Confieso que aún no me he atrevido a leer el libro de la señora Herrero. Tras el escándalo de Ana Rosa, me da miedo descubrir una mano negra agazapada en su prosa. En cambio, sí que he leído el libro de Boris Izaguirre y estoy convencido de que los sujetos, verbos y predicados son de su propia cosecha. El estilo y el tono agudo, casi estridente, son muy similares a los que ya utilizó en
Morir de Glamour, su primera incursión dentro de la sociología del cotilleo.
En
Verdades alteradas, el colaborador de "Crónicas marcianas" sigue empeñado en demostrarnos que es un perspicaz analista de la sociedad española del cambio de milenio. En su afán de desmarcarse de su bien ganada imagen de tertuliano exhibicionista, frívolo y vocinglero, Boris Izaguirre ha escrito un libro de tesis en el que analiza los perniciosos efectos de la fama a través de sus experiencias personales en bodas, bautizos y comuniones.
Las fiestas de postín son el hilo conductor de un tratado de confesiones muy indiscretas con las que quiere demostrar que la fama distorsiona la realidad. A decir verdad, el libro se lee con interés, más por la mordacidad con la que cuenta los chismes que por la hipótesis sesuda que lo sostiene. Pese a su esfuerzo por construir una teoría de la fama tan semiótica como las de Umberto Eco, Izaguirre es más un cronista social ingenioso, con apuntes brillantes en cuanto a la descripción de los ricos y famosos con los que tan a gusto se siente.
Ignoro la opinión sobre el libro de las celebridades que comparecen en sus páginas, pero presumo que la de algunos no debe ser muy favorable. Aunque la colme de elogios y buenas palabras, Elena Benarroch debe sentirse un tanto incomoda ante las indiscreciones del locuaz Izaguirre, que cuenta con todo detalle cuál fue el menú y cómo se comportaron los invitados durante la fiesta que organizó en su casa con motivo del seguimiento de los resultados electorales que le dieron la mayoría absoluta a Aznar en 2000. Tampoco deben estar muy contentos los propietarios de Porcelanosa. Izaguirre recuerda con maligna ironía el fasto promocional organizado por la empresa azulejera en el que las estrellas invitadas fueron el Príncipe Carlos e Isabel Preysler. Lo mismo debe sucederle a los responsables del Museo Guggenheim de Bilbao, tan emperrados en convertir el arte en un espectáculo más del circo mediático. Si nos atenemos a las
vivencias de Izaguirre, la inauguración de la exposición sobre Giorgio Armani fue más un desfile de famosos en busca de los focos de las cámaras de televisión que la apertura de una muestra artística.
Al igual que Andy Warhol, Boris Izaguirre padece "social disease", es decir, la enfermedad de figurar en todos los actos sociales. No es la única semejanza.

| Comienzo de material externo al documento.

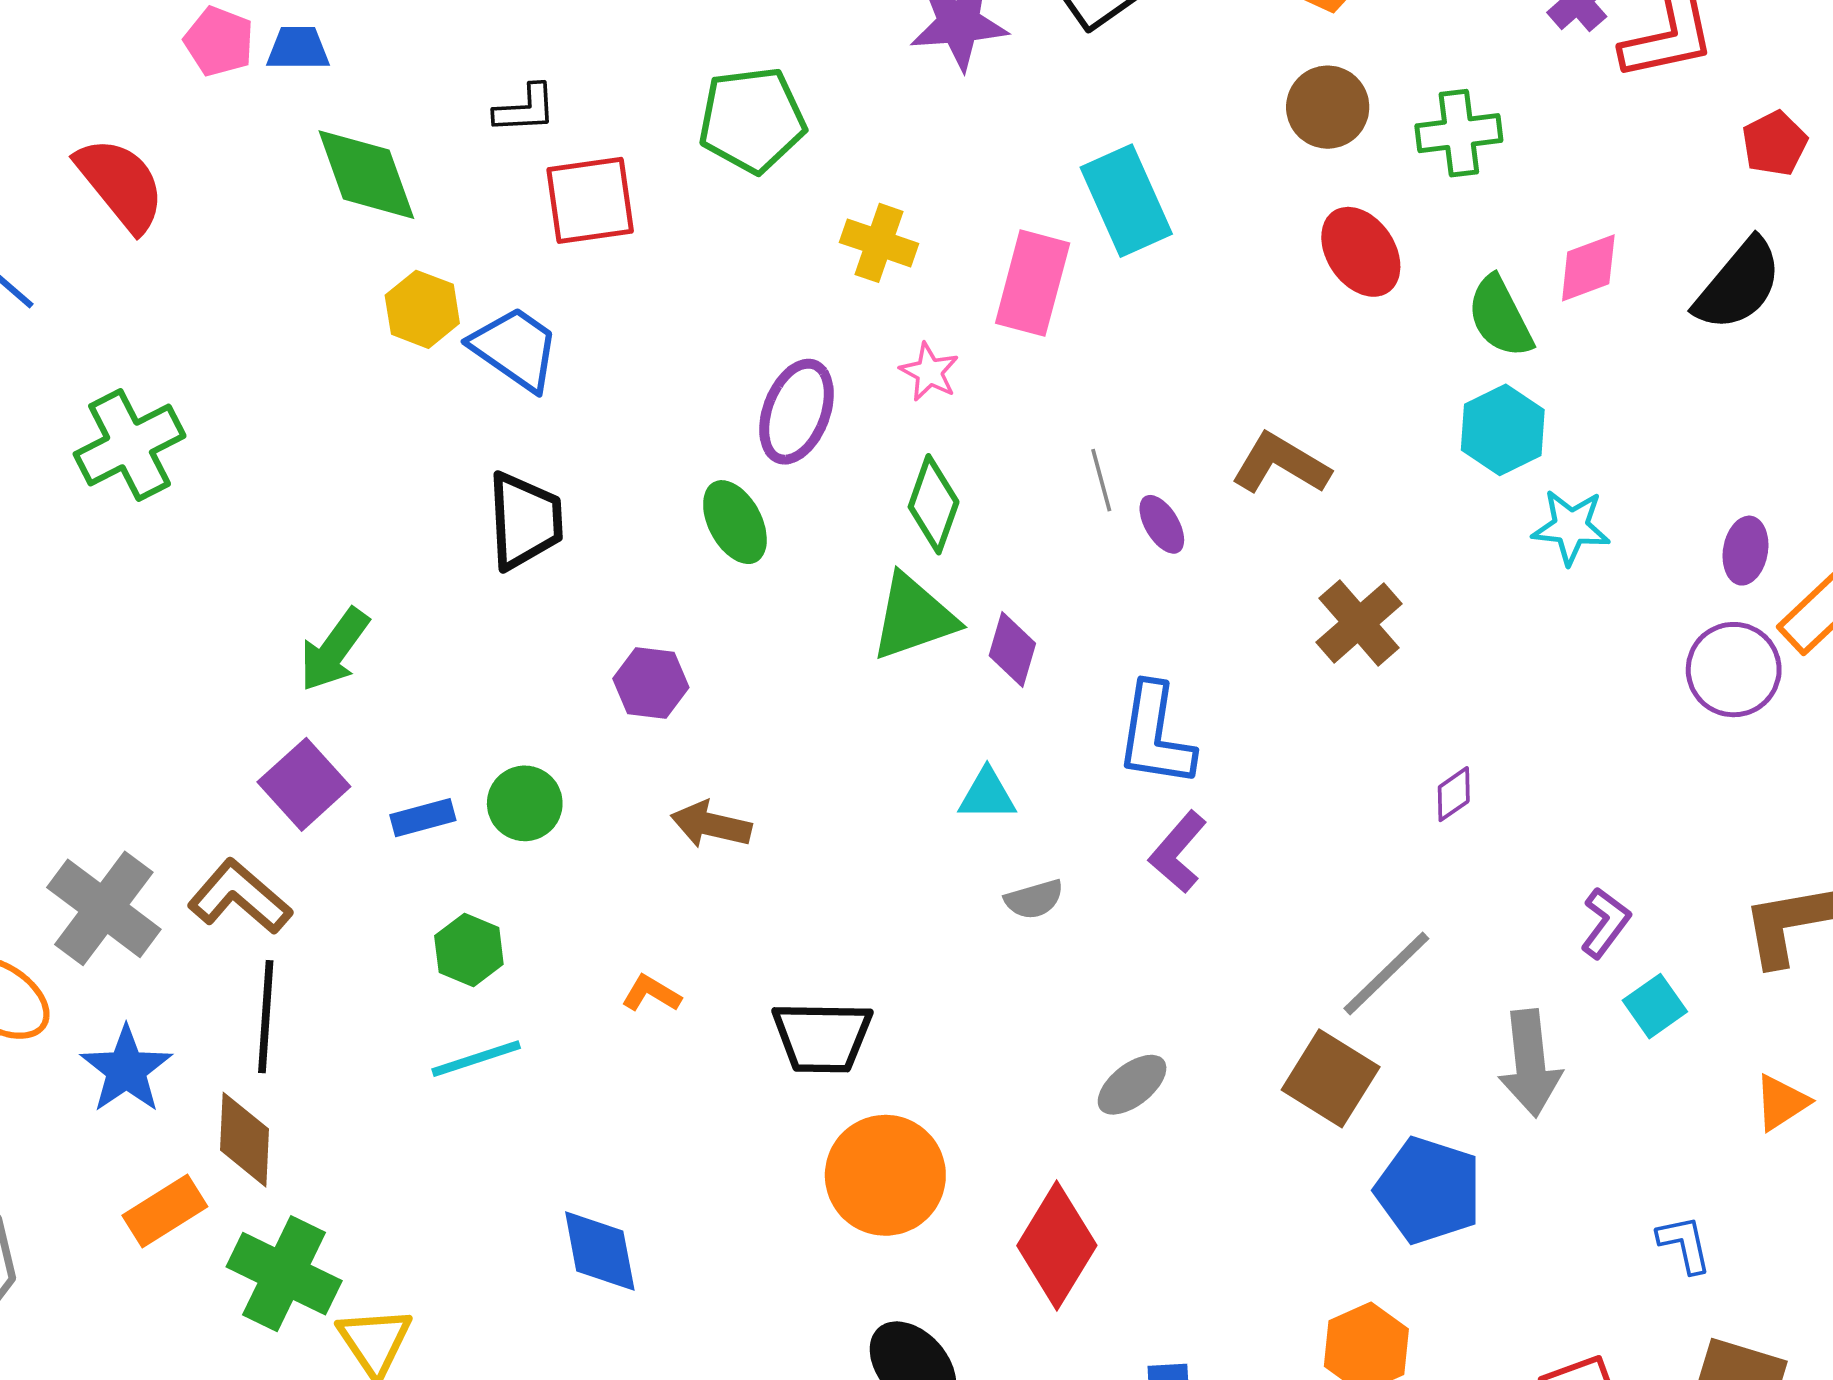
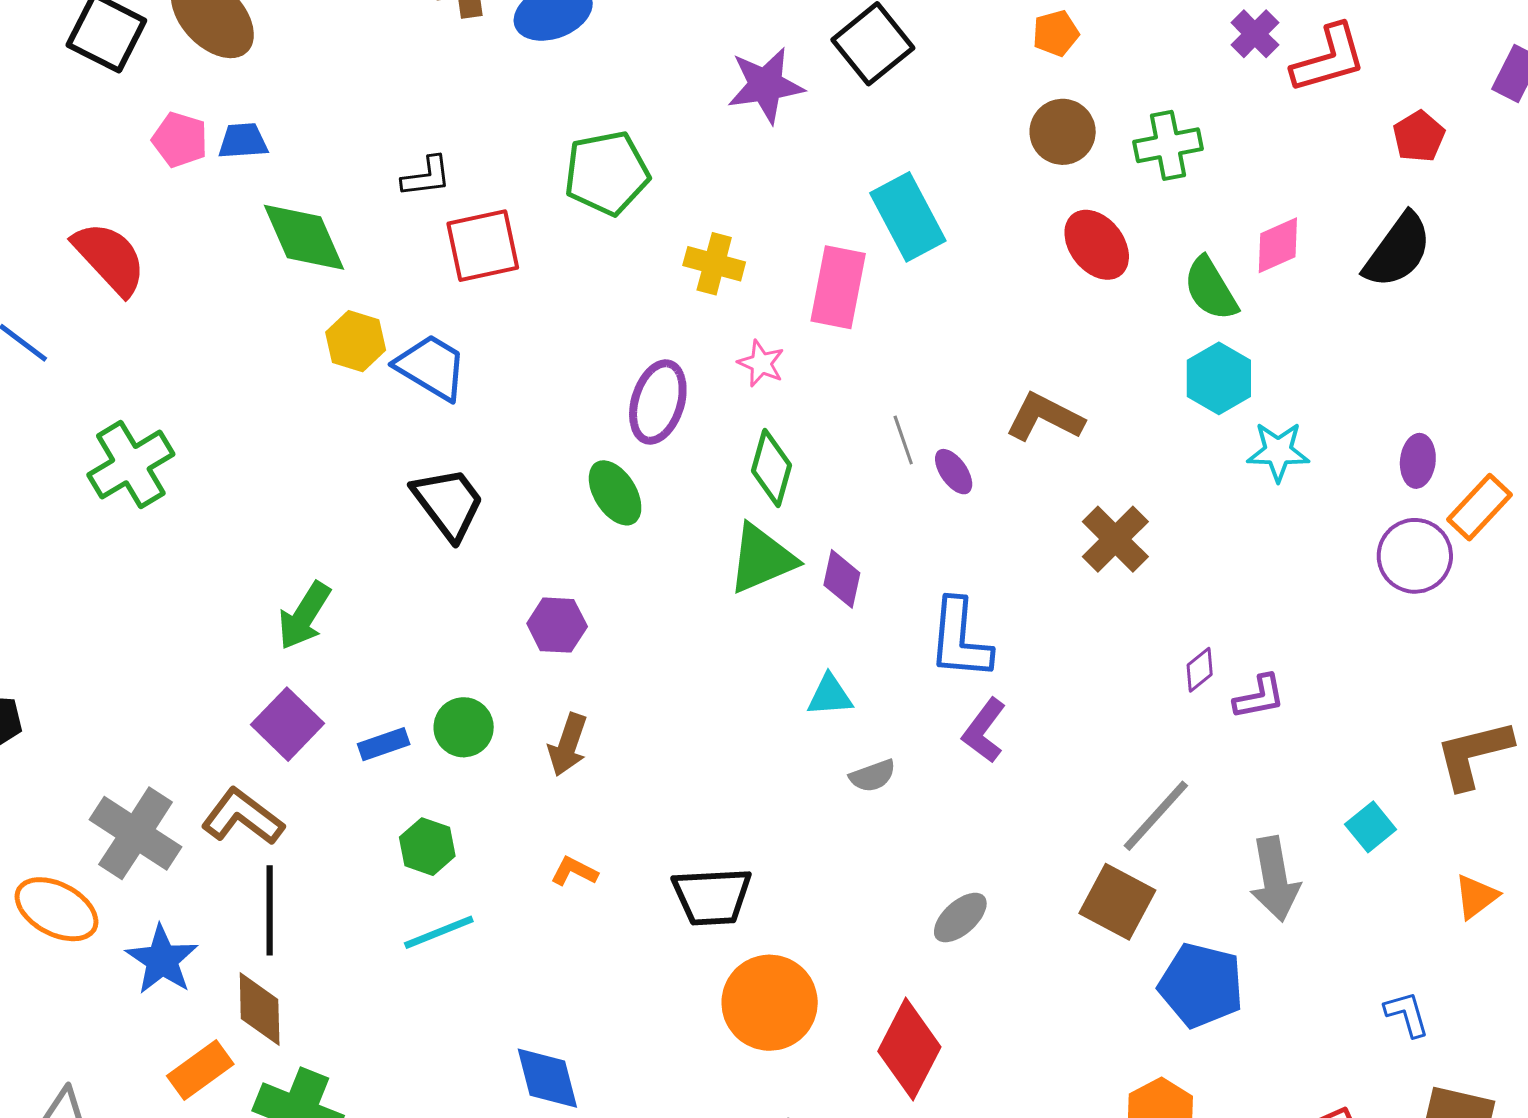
black trapezoid: (525, 521) -> (448, 503), turned -30
brown arrow: (711, 825) -> (568, 745), moved, turned -80
purple L-shape: (1605, 923) -> (1259, 697), moved, turned 46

La trascripción de las conversaciones telefónicas de Izaguirre con Terenci Moix recuerdan mucho a las que mantenía Warhol sobre chismografía de la jet set con sus amigas del espectáculo y la alta sociedad de Nueva York. Salvando las distancias, la fascinación del periodista venezolano por el escritor catalán también es muy semejante a la que sentía el artista norteamericano por Truman Capote. Sin embargo, Izaguirre carece del frío cinismo y la frivolidad robótica de Warhol, mucho más perverso e incisivo en sus observaciones sociales. Tal vez por su sangre caribeña, Izaguirre es un analista con opiniones picantes, arrebatadas y rumbosas, pero en ningún caso se muestra despiadado con la gente que le invita a copas y canapés. Pese a su gusto por las descripciones paródicas de ambientes y personajes, sabe bien que un exceso de bilis podría crearle enemigos feroces y marginarlo de los ágapes y cuchipandas que dan sentido a la frenética actividad social de los famosos en nuestro país. El destierro y la oscuridad del anonimato serían el peor castigo para un personaje obnubilado desde siempre por el brillo de la fama.